Is there a BMW center cap available for the 17" Rial Salerno wheels? Will the cap from my '09 OEM 18" sport wheels (E92, 335i) fit in the Rial's? FYI: after much thought and consultation with Gary, I decided on the 17" wheel w/LM-60 non-run flats for the snow and ice conditions here in upstate NY.


----------



## Orient330iNYC (Jul 30, 2002)

stock caps fit.


----------



## Pedal2Floor (Jul 29, 2006)

docedkin said:


> Is there a BMW center cap available for the 17" Rial Salerno wheels? Will the cap from my '09 OEM 18" sport wheels (E92, 335i) fit in the Rial's? FYI: after much thought and consultation with Gary, I decided on the 17" wheel w/LM-60 non-run flats for the snow and ice conditions here in upstate NY.

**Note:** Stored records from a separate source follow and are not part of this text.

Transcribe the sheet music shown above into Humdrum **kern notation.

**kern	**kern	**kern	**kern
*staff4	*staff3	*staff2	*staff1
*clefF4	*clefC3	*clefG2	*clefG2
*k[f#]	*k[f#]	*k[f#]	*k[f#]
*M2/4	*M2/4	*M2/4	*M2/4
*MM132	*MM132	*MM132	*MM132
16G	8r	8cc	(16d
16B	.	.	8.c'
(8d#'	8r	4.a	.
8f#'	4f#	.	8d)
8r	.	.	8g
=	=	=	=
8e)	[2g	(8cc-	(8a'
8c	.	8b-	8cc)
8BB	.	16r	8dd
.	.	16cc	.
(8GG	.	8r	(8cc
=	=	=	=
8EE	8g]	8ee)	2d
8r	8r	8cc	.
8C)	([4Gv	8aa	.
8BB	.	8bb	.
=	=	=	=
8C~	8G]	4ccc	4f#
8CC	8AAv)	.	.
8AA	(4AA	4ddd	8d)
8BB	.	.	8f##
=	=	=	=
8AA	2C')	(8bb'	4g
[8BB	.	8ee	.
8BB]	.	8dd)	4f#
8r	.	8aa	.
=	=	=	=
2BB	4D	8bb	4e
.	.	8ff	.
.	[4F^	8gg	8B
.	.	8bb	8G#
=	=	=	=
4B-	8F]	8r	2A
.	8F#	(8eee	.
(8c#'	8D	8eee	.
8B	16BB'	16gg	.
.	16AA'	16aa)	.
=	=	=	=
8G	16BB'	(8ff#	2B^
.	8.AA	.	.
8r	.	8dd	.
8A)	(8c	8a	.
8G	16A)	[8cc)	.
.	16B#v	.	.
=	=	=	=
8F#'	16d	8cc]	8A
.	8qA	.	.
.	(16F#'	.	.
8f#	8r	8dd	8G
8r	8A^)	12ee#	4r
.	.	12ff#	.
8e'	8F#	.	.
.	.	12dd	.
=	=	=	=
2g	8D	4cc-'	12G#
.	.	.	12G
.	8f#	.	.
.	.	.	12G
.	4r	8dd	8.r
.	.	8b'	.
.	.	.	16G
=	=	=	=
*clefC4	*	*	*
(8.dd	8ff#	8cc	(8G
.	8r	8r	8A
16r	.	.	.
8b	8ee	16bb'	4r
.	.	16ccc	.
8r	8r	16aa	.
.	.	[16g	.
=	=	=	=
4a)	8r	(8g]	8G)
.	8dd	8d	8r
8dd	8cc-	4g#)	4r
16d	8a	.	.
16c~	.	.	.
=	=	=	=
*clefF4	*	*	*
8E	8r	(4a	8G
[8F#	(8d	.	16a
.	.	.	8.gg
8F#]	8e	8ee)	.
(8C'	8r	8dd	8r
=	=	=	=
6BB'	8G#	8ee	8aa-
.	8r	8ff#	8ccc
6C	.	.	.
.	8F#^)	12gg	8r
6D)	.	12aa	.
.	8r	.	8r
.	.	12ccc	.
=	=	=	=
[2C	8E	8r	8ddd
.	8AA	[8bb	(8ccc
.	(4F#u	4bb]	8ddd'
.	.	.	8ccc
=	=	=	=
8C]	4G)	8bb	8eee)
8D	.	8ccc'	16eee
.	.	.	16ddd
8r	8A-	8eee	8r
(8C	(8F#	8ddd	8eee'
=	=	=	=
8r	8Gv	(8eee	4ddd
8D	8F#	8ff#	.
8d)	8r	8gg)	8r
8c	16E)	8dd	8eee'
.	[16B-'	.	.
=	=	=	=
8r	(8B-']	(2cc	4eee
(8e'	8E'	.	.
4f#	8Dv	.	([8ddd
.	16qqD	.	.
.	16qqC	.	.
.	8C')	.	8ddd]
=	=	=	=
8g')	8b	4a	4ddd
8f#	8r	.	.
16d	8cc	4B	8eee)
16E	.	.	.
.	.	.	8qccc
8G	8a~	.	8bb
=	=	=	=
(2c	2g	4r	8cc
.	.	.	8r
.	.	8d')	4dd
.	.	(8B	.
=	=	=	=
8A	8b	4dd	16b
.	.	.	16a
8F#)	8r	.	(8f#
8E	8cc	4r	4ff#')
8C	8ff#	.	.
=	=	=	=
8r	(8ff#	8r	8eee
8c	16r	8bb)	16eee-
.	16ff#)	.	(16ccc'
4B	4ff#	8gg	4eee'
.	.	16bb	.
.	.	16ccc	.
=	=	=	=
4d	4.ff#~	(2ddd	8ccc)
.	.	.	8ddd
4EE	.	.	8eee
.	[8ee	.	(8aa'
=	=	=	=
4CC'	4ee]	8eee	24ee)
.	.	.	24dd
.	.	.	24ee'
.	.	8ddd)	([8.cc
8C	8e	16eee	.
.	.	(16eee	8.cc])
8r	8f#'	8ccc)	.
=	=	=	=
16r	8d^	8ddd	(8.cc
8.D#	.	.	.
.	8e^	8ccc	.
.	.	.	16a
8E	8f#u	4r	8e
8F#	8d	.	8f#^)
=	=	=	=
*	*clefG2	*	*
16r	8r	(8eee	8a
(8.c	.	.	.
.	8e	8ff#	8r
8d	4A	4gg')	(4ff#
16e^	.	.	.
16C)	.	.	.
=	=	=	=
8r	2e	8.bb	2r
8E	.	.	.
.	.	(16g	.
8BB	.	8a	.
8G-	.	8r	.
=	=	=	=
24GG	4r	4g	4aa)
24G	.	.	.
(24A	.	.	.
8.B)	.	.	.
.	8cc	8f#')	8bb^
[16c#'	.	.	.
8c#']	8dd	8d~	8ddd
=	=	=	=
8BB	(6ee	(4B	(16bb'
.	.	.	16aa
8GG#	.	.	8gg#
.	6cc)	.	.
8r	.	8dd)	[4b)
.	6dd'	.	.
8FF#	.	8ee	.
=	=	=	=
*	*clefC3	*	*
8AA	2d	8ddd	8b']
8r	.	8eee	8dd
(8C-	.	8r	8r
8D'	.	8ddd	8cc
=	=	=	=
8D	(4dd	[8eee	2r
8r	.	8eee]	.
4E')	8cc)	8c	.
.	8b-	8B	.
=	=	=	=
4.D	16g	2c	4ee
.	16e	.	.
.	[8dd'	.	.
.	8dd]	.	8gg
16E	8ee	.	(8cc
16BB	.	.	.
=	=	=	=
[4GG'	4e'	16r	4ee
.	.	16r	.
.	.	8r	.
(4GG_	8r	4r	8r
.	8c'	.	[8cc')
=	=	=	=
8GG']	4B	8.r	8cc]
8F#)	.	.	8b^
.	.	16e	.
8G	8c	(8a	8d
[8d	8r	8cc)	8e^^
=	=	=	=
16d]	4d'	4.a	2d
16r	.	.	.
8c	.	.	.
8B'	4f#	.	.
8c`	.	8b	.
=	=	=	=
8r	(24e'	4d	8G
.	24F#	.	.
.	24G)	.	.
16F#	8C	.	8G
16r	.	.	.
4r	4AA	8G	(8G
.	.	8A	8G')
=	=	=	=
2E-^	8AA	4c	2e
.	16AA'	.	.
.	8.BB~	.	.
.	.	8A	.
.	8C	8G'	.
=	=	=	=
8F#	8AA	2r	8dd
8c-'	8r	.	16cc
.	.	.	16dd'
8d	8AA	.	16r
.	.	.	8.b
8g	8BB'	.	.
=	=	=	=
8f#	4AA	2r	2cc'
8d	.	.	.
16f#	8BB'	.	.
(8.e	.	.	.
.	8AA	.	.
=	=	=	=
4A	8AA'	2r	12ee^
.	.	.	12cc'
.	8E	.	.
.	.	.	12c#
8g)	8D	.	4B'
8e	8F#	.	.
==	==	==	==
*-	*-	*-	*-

Stock caps or $9/each from tire rack


----------



## [email protected] (Jun 10, 2003)

Pedal2Floor said:


> Stock caps or $9/each from tire rack


Unfortunately, we've had to raise the price to $11 per cap.

To get them added to your online order, simply refer to "Gary/addcaps11" as your previous contact or in the comments area at the end of the order and I'll add them to the order for you.


----------



## tlak77 (Aug 5, 2009)

It looks like TPMS went up in price as well (BERU 433MHZ SENSOR $80), right?
I though they were priced little less when I checked lest time - is it a different brand? 
T


----------



## fernande-bmw (Mar 2, 2004)

tlak77 said:


> It looks like TPMS went up in price as well (BERU 433MHZ SENSOR $80), right?
> I though they were priced little less when I checked lest time - is it a different brand?
> T


The TPMS sensors for the 2010 models are different and more expensive.


----------



## [email protected] (Jun 10, 2003)

fernande-bmw said:


> The TPMS sensors for the 2010 models are different and more expensive.


Correct.


----------



## tlak77 (Aug 5, 2009)

TPMS cost 1/2 of a tire :bawling:
Gary do you know if the sensor go into standby mode while not installed on the car (storing winter setup during the summer) is there any procedure for getting it into standby/hibernation. TPMS batteries should lest around 10years but environment always play a big role in battery live (heat decreases battery storage ability in general)
T


----------



## [email protected] (Jun 10, 2003)

tlak77 said:


> TPMS cost 1/2 of a tire :bawling:
> Gary do you know if the sensor go into standby mode while not installed on the car (storing winter setup during the summer) is there any procedure for getting it into standby/hibernation. TPMS batteries should lest around 10years but environment always play a big role in battery live (heat decreases battery storage ability in general)
> T


Someone could correct me if i'm wrong on this but I believe that they are only active when activated by motion to preserve battery life.


----------



## thebmw (Oct 19, 2006)

Is Tire Rack replacing recently purchased TMPS sensors with 2010 sensors? I just bought from Tire Rack a set of winter tires and rims for the winter (for a 2010 335 coupe) and now I hear that I have the wrong sensors on the wheels!!! Here is a thread that states that Tire Rack is replacing the sensors:

http://www.bimmerfest.com/forums/showthread.php?t=411493


----------



## thebmw (Oct 19, 2006)

Duplicate post.


----------